Cole v. Contract Framing, Inc.

Decision Date16 August 2005
Docket NumberNo. 04AP-678.,No. 04AP-679.,04AP-678.,04AP-679.
Citation2005 Ohio 4244,162 Ohio App.3d 612,834 N.E.2d 409
PartiesCOLE, Appellant, v. CONTRACT FRAMING, INC. et al., Appellees.
CourtOhio Supreme Court

John K. Fitch, Columbus, for appellant.

Alan E. Mazur, Columbus, for appellee Sprouse & Sons Drywall, Ltd.

Vorys, Sater, Seymour & Pease, Bruce L. Ingram, and Perry W. Doran II, Columbus, for appellee M/I Schottenstein Homes, Inc., n.k.a. M/I Homes, Inc.

PETREE, Judge.

{¶1} In this consolidated appeal, plaintiff-appellant, Thomas Cole, appeals from judgments of the Franklin County Court of Common Pleas granting summary judgment in favor of defendants-appellees, Sprouse & Sons Drywall, Ltd., and M/I Schottenstein Homes, Inc. For the reasons set forth below, we reverse the trial court's judgment in favor of Sprouse and affirm the trial court's judgment in favor of M/I. We also remand the matter to the trial court.

__Records provided__:

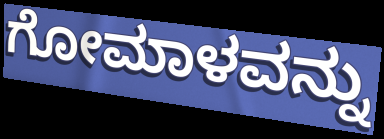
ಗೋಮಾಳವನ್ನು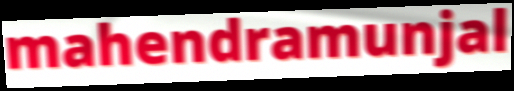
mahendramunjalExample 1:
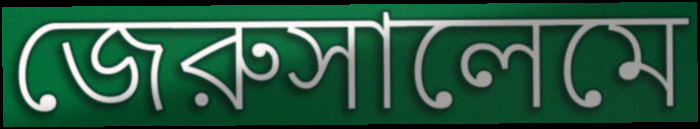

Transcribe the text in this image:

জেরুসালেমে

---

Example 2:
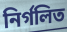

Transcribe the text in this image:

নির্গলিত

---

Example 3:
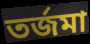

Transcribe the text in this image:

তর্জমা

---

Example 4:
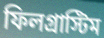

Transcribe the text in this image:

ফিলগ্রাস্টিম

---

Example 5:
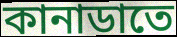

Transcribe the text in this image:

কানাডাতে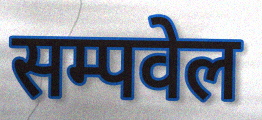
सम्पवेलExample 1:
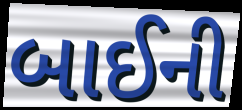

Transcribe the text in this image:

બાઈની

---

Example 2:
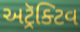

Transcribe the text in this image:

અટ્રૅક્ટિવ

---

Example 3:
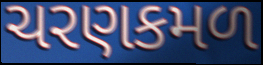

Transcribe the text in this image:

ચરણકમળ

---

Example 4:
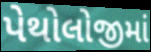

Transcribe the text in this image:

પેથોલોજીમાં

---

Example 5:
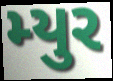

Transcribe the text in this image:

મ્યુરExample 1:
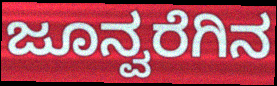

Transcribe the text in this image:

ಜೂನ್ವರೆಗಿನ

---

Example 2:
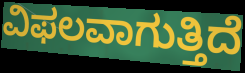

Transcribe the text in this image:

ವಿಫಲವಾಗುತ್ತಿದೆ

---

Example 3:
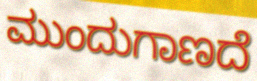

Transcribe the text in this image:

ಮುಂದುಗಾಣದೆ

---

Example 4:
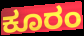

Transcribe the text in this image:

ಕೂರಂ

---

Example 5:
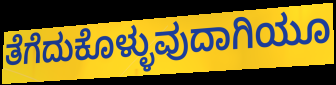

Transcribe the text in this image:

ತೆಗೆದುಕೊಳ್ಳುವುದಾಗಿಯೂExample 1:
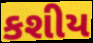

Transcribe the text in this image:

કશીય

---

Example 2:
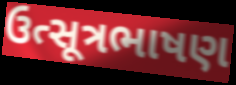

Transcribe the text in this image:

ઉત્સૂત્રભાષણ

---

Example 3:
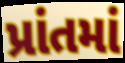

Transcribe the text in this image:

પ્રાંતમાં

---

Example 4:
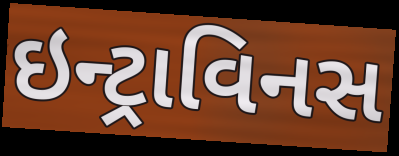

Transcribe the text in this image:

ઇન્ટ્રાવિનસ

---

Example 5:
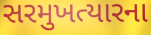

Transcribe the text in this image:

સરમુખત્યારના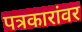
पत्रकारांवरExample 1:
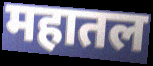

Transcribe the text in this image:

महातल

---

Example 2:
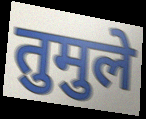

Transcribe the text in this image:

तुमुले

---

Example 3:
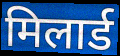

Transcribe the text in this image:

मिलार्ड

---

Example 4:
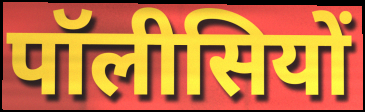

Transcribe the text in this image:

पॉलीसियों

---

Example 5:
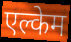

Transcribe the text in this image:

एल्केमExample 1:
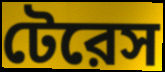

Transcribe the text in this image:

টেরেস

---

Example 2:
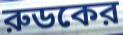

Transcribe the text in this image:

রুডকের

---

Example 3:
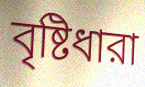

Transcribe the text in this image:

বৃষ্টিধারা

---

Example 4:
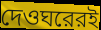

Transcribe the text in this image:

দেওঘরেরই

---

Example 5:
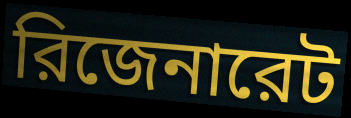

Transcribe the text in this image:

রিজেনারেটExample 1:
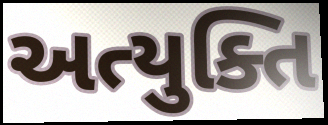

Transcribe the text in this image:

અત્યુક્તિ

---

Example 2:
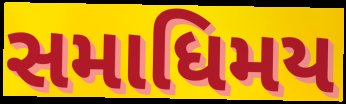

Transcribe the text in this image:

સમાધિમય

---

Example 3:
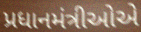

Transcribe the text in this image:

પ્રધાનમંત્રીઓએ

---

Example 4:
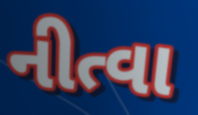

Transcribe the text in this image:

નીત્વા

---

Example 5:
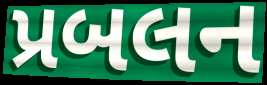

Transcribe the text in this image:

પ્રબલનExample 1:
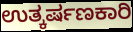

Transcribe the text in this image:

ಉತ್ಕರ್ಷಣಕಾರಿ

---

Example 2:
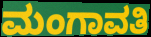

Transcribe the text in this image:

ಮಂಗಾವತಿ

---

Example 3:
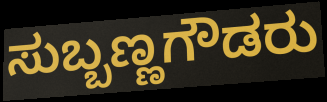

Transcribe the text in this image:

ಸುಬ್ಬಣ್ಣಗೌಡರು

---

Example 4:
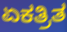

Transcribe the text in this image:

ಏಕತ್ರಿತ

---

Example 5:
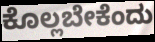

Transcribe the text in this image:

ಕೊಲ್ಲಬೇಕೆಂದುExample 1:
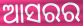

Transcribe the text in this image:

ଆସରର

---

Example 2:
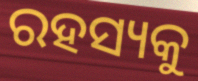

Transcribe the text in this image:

__Given task 1__: Reproduce the part of the court opinion between "Alan E. Mazur, Columbus, for" and "the trial court.", inclusive.
__Given task 2__: Pick up the Cole v. Contract Framing court opinion after its last sentence and keep writing it.

__Reply 1__:
Alan E. Mazur, Columbus, for appellee Sprouse & Sons Drywall, Ltd.

Vorys, Sater, Seymour & Pease, Bruce L. Ingram, and Perry W. Doran II, Columbus, for appellee M/I Schottenstein Homes, Inc., n.k.a. M/I Homes, Inc.

PETREE, Judge.

{¶1} In this consolidated appeal, plaintiff-appellant, Thomas Cole, appeals from judgments of the Franklin County Court of Common Pleas granting summary judgment in favor of defendants-appellees, Sprouse & Sons Drywall, Ltd., and M/I Schottenstein Homes, Inc. For the reasons set forth below, we reverse the trial court's judgment in favor of Sprouse and affirm the trial court's judgment in favor of M/I. We also remand the matter to the trial court.

__Reply 2__:
{¶2} On March 29, 2001, as plaintiff, an employee of an electrical subcontractor, ascended basement stairs in a residential structure that was under construction, the stairs failed. As a result, plaintiff fell to the ground and was injured.

{¶3} At the time of plaintiff's fall, M/I owned the property that was under construction. Besides owning the property, M/I also served as the general contractor for the construction project and subcontracted parts of the construction project to various subcontractors. According to the evidence, M/I contracted with Contract Lumber, Inc. for lumber and labor for the construction project. Contract Lumber, in turn, subcontracted with Contract Framing, Inc., which hired Robert Coakley to frame the residential structure and install the basement stairs that later failed. Sprouse was a subcontractor that was hired to install drywall in the structure.

{¶4} In an amended complaint in common pleas case No. 02CVC-05-5678, plaintiff sued Contract Framing, Contract Lumber, M/I, Contract Lumber South, Inc.,1 Sprouse, Robert Coakley, d.b.a. R.C. Builders, and anonymous defendants, alleging various theories of liability, including (1) lack of adequate warnings and defects in the manufacture and design of the stairway, (2) negligence, (3) breach of express warranties or implied warranties, or both, (4) breach of contractual obligations, and (5) willful, wanton, and reckless misconduct.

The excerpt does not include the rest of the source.